Mata yang kuat dan lembut menatap Lay. “Kebebasanku ada di sisimu, Lay. Jangan ambil itu dariku lagi.”
Lay mengangguk. “Saya berjanji.”
Puas, Misa tersenyum. “Mau duduk?” dia bertanya, menepuk tempat di sampingnya. Lay diam-diam mengambil tempat duduk di sebelahnya.
“Kupikir kau marah padaku,” gumamnya.
“Aku? Tentu saja aku,” katanya menggoda. “Kamu membuatku tidak tahu apa-apa sepanjang waktu. Tapi hatimu selalu di tempat yang tepat. Itu sebabnya aku hanya marah karena kamu tidak memberitahuku.
“Saya minta maaf.”
“Oh, tapi aku tidak marah lagi! Kamu kembali.”
“Bagaimana jika aku tidak melakukannya?”
Misha berpikir sejenak. “Aku akan memukulimu di kehidupanmu selanjutnya.” Dia tertawa.
Sudut mulut Lay meringkuk. “Misa.”
“Hah?” Misa mengerjap melihat perubahan nada bicara Lay.

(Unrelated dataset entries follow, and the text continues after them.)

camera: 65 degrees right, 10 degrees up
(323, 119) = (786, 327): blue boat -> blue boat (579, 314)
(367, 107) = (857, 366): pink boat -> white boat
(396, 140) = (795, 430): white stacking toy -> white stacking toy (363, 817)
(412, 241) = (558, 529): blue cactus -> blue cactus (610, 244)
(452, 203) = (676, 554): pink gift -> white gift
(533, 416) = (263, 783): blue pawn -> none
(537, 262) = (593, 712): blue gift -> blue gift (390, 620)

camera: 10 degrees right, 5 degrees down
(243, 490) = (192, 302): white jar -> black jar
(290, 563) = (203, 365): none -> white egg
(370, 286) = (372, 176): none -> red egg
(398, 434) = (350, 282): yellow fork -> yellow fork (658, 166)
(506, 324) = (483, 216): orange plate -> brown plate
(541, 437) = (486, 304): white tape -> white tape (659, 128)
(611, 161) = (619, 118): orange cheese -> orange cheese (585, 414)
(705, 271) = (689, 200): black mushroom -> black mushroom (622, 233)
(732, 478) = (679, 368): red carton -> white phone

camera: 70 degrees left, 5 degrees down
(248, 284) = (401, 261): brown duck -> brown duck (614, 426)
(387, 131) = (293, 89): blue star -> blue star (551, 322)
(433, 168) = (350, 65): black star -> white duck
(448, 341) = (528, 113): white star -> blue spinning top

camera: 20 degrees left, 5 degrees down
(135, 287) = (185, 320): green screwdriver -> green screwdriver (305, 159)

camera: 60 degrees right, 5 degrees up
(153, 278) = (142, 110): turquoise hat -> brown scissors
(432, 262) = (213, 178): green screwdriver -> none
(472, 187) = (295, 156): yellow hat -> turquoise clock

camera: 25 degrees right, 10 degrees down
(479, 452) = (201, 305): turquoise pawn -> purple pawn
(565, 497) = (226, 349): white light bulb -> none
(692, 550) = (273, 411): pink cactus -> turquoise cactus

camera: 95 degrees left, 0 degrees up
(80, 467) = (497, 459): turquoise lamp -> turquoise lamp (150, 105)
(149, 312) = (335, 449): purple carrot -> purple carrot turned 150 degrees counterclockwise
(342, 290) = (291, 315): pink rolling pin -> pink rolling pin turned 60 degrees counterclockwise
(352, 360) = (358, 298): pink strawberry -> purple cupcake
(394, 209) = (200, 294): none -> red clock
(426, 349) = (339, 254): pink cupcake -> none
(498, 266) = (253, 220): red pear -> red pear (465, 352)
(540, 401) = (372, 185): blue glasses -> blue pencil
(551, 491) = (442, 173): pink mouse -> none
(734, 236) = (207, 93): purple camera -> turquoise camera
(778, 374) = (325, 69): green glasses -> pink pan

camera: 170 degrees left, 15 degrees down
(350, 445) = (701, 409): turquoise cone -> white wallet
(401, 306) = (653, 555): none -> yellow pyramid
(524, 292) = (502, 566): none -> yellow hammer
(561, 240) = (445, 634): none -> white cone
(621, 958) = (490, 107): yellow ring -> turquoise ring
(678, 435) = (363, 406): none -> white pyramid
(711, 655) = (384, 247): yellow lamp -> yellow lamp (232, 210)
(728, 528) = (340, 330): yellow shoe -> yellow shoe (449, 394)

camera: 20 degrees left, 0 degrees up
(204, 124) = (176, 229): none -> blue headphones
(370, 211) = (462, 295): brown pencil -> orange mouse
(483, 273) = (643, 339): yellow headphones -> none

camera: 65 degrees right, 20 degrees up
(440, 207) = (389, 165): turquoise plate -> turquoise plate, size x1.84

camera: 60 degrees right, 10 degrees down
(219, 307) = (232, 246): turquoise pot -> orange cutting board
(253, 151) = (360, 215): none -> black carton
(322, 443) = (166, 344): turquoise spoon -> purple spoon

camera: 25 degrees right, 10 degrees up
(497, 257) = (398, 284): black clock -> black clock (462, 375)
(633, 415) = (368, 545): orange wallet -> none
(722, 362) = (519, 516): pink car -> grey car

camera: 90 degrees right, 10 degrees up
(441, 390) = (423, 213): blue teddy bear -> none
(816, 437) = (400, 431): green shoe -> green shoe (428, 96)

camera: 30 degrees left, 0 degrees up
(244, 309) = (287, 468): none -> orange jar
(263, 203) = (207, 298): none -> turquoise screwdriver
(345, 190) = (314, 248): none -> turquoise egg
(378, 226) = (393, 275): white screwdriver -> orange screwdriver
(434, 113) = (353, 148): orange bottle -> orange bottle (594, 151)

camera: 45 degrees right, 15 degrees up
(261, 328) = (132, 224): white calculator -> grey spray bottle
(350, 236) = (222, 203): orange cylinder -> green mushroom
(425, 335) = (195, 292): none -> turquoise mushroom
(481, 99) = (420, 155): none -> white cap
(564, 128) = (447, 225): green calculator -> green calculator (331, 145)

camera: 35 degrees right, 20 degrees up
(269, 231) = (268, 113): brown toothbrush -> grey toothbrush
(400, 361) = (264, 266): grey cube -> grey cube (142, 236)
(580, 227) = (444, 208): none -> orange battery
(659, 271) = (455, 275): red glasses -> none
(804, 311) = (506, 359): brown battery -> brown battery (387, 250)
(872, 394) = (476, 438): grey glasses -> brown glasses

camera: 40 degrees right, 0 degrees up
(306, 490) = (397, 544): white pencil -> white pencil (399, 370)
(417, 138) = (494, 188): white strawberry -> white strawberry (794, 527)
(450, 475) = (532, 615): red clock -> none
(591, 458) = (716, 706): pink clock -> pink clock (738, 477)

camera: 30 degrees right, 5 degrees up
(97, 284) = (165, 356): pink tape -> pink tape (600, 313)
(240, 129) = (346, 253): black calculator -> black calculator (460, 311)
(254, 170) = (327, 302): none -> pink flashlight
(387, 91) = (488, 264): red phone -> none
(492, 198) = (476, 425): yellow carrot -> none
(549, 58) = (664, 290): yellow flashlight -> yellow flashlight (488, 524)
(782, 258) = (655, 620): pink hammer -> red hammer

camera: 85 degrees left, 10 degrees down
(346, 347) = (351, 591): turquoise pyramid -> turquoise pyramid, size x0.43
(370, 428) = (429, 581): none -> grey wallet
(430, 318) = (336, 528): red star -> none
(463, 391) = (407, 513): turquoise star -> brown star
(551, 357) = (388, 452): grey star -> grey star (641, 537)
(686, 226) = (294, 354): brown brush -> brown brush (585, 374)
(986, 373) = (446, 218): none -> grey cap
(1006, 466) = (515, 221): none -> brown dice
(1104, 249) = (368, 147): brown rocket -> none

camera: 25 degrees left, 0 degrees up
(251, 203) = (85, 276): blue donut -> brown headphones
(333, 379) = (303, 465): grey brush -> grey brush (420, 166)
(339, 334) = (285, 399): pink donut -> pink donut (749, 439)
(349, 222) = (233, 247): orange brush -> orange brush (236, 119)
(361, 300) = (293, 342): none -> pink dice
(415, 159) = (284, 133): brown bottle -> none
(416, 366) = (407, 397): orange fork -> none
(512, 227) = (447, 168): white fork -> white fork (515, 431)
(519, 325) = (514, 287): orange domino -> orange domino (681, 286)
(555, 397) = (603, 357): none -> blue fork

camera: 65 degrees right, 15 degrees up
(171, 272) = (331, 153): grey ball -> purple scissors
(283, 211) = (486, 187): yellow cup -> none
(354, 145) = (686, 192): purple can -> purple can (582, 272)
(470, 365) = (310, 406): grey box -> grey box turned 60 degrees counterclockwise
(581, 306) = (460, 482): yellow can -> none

“Aku sudah jatuh cinta padamu untuk sementara waktu sekarang.”
“Ah.” Misa menunduk karena malu. “Saya juga. Aku sudah mencintaimu untuk waktu yang sangat lama sekarang.
Lay dengan lembut meraih tangan Misa, memegangnya sendiri.
“K-Kamu juga melakukan ini dulu.”
“Sebelum aku pergi berperang?”
“Ya…”
Lay dan Misa saling menatap mata.
“Kamu membuatku khawatir bahwa sesuatu yang lain akan terjadi.”
“Tidak ada yang akan terjadi.”
“Benar-benar?”
“Haruskah aku membuktikannya?”
Misa mengangguk, lalu perlahan menutup matanya, jari-jarinya terjalin dengan jari Lay.
“Aku mencintaimu.”
“Aku pun mencintaimu.”
Dua bayangan menyatu saat Lay bertemu dengan bibir merah muda Misa. Cahaya bulan yang bersinar di antara awan memberi mereka berkah diam-diam.